Will the ADF ever again deploy a low level surgical facility like the Combined Medical Element (CME) of Bougainville, an RAAF Fly Away Surgical Team or an RAAMC Parachute Surgical Team? Yes.
Is servicing and resupply reliable for any deployed ADF surgical facility? No.
Should the ADF field anaesthesia course include extensive teaching about damage-control surgery and the aggressive management of severe trauma-related coagulopathy? No. Detailed teaching on this should be confined to external civilian courses.

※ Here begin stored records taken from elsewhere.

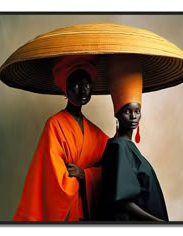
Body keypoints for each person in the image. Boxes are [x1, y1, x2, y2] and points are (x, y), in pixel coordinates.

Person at [13, 55, 109, 222]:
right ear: (66, 87)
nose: (83, 89)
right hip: (69, 213)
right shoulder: (54, 125)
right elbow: (54, 178)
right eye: (77, 83)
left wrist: (85, 174)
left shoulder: (96, 133)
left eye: (87, 83)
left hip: (90, 212)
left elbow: (112, 165)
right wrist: (83, 177)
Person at [99, 55, 169, 222]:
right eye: (127, 111)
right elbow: (123, 202)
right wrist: (157, 222)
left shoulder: (129, 147)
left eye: (137, 111)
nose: (133, 116)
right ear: (117, 114)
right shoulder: (118, 146)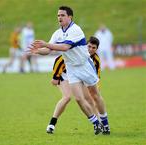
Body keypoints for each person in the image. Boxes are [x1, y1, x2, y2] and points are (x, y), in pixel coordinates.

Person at [31, 6, 110, 135]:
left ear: (69, 17)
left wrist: (46, 44)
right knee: (78, 99)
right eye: (58, 15)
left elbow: (64, 47)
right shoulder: (57, 33)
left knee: (95, 96)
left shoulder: (76, 30)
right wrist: (38, 51)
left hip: (84, 65)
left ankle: (105, 124)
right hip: (72, 68)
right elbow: (49, 50)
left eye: (62, 15)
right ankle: (96, 124)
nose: (59, 18)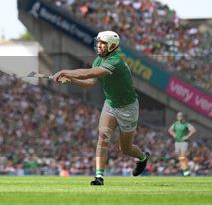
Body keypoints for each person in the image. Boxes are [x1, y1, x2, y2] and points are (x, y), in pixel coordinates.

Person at [52, 31, 149, 186]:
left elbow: (89, 73)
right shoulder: (98, 60)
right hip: (110, 104)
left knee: (125, 148)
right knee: (103, 136)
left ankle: (143, 158)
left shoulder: (115, 61)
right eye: (98, 42)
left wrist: (65, 71)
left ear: (111, 45)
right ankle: (99, 178)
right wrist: (70, 79)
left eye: (102, 43)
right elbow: (90, 82)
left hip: (128, 108)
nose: (98, 45)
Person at [168, 112, 196, 176]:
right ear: (177, 117)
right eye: (178, 116)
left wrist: (187, 136)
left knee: (182, 156)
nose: (179, 117)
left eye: (181, 116)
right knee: (180, 157)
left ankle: (186, 172)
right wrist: (174, 134)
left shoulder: (186, 124)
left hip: (184, 142)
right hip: (177, 142)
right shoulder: (175, 124)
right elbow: (170, 130)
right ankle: (186, 170)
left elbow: (193, 130)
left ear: (183, 117)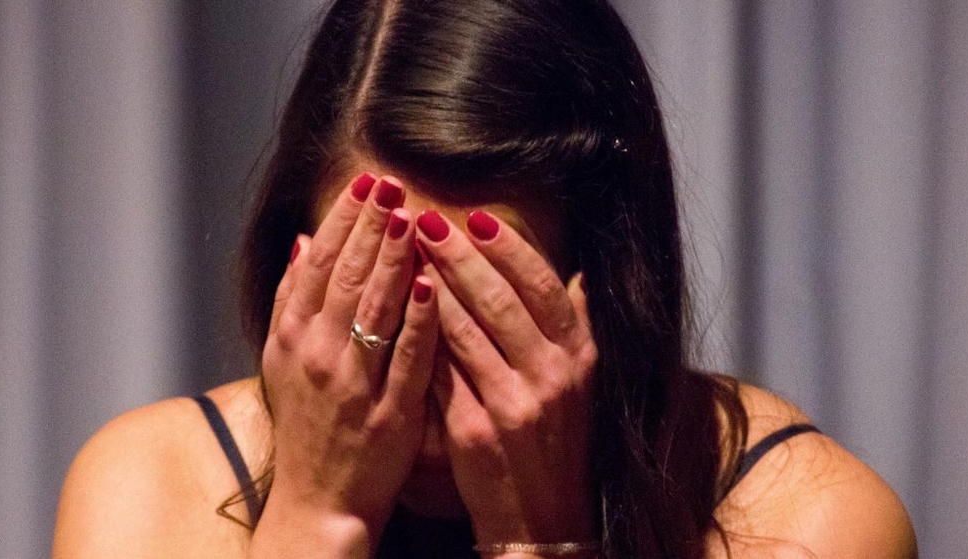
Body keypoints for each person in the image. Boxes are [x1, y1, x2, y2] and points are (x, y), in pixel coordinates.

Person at [53, 0, 916, 557]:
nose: (426, 412)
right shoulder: (150, 487)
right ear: (298, 266)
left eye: (486, 319)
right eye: (379, 304)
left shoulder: (804, 519)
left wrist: (539, 542)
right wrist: (315, 520)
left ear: (609, 288)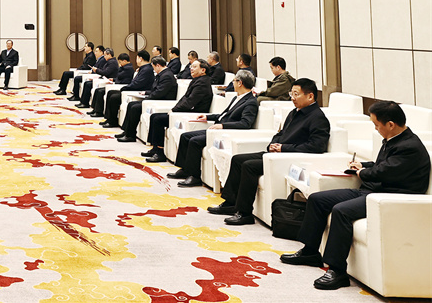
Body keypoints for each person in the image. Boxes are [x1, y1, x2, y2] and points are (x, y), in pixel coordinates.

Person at [280, 101, 431, 290]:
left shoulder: (410, 147)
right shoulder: (394, 139)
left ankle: (337, 271)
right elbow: (383, 166)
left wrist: (362, 172)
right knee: (318, 199)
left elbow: (385, 172)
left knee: (341, 211)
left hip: (390, 197)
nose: (376, 129)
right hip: (372, 190)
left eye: (377, 125)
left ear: (391, 124)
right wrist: (363, 166)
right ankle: (310, 251)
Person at [208, 78, 330, 225]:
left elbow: (317, 146)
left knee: (249, 166)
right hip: (277, 153)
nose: (292, 98)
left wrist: (284, 148)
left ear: (310, 96)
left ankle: (244, 213)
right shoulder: (294, 113)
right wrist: (273, 144)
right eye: (291, 94)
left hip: (289, 158)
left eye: (296, 94)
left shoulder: (318, 118)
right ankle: (230, 203)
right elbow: (280, 133)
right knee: (238, 159)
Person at [168, 70, 259, 187]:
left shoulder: (250, 102)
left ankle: (194, 176)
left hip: (226, 133)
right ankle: (185, 169)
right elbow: (224, 115)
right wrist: (207, 117)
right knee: (185, 136)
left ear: (240, 83)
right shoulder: (236, 98)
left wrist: (223, 126)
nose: (233, 83)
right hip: (218, 129)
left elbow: (245, 123)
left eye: (234, 81)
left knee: (194, 141)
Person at [143, 58, 215, 162]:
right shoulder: (197, 80)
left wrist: (174, 111)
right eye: (191, 66)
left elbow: (190, 102)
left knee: (158, 119)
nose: (191, 69)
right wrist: (174, 109)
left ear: (203, 70)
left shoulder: (202, 83)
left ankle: (160, 153)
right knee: (154, 116)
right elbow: (184, 98)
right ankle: (155, 148)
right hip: (186, 111)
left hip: (194, 113)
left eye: (194, 67)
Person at [116, 56, 177, 141]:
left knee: (135, 107)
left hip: (161, 101)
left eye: (154, 67)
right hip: (156, 98)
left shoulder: (167, 76)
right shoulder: (162, 74)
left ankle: (130, 135)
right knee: (131, 104)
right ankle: (127, 131)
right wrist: (146, 92)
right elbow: (156, 89)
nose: (153, 70)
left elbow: (159, 93)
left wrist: (147, 98)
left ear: (158, 65)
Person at [100, 51, 154, 127]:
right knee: (110, 92)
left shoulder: (146, 69)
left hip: (138, 91)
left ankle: (112, 121)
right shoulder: (143, 68)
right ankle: (109, 119)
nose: (136, 61)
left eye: (137, 58)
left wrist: (125, 88)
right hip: (134, 88)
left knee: (114, 97)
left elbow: (137, 84)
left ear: (140, 59)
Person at [90, 52, 136, 118]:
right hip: (117, 83)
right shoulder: (124, 67)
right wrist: (113, 79)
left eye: (120, 62)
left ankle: (99, 112)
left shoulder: (128, 68)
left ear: (125, 61)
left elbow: (119, 76)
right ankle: (95, 109)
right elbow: (119, 77)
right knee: (98, 90)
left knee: (101, 92)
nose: (120, 64)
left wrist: (116, 78)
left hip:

Should the ADF course include extensive teaching of peripheral infusion local anaesthesia invaluable in awake ICU or AME trauma patients? No. This should again be restricted to external civilian courses..
Conclusion
The ADF’s field anaesthesia training should continue in its present design, to evolve as circumstances require.
Acknowledgements
The courses’ enthusiastic faculty members, ADF and civilian
The ADF course staff officers, for substantial administrative help
The staff and patients of the Launceston General Hospital
The Medical Council of Tasmania
References
De Sousa H. Equipment for anesthesia in difficult and isolated environments. Ch 29 in: Anesthesia equipment: Principles and applications. Ehrenwerth J, Eisenkraft JB, editors. Mosby -Year Book St Louis: Mosby, 1993.
Dobson MB. Anaesthesia for difficult locations, developing countries and military conflicts. Ch 118 in: International Practice of Anaesthesia. Prys-Roberts C, Brown BR, editors, Oxford: Butterworth Heinemann, 1996.
Houghton IT. The Triservice Apparatus. Anaesthesia 1981; 36:1094- 1108,
Merridew CG. Anaesthesia by Acronym... EMO, OMV, PAC Australasian Anaesthesia 2000. Keneally J, Jones M., editors, ANZ College of Anaesthetists, Melbourne. ISSN 1032-2515
Group Captain George Merridew was Chair of the ADF’s craft group in Anaesthesia from 2000 to 2004. He has convened 10 field anaesthesia courses in Launceston, Tasmania, where he is in civilian practice. GPCAPT Merridew graduated from the University of Tasmania in 1972. After Permanent Air Force service from 1970 to 1979, he trained as an anaesthetist in Adelaide and qualified FFARACS (now FANZCA) in 1983. From 1983 to 1985 he continued his post-Fellowship experience in the UK, Hong Kong and the USA . He settled with his family in Launceston, where his clinical interests have included Pain Medicine, ICU, medical retrieval and field anaesthesia teaching. GPCAPT Merridew has deployed with the ADF in Irian Jaya, Rwanda, Bougainville, East Timor, Bali and Iraq.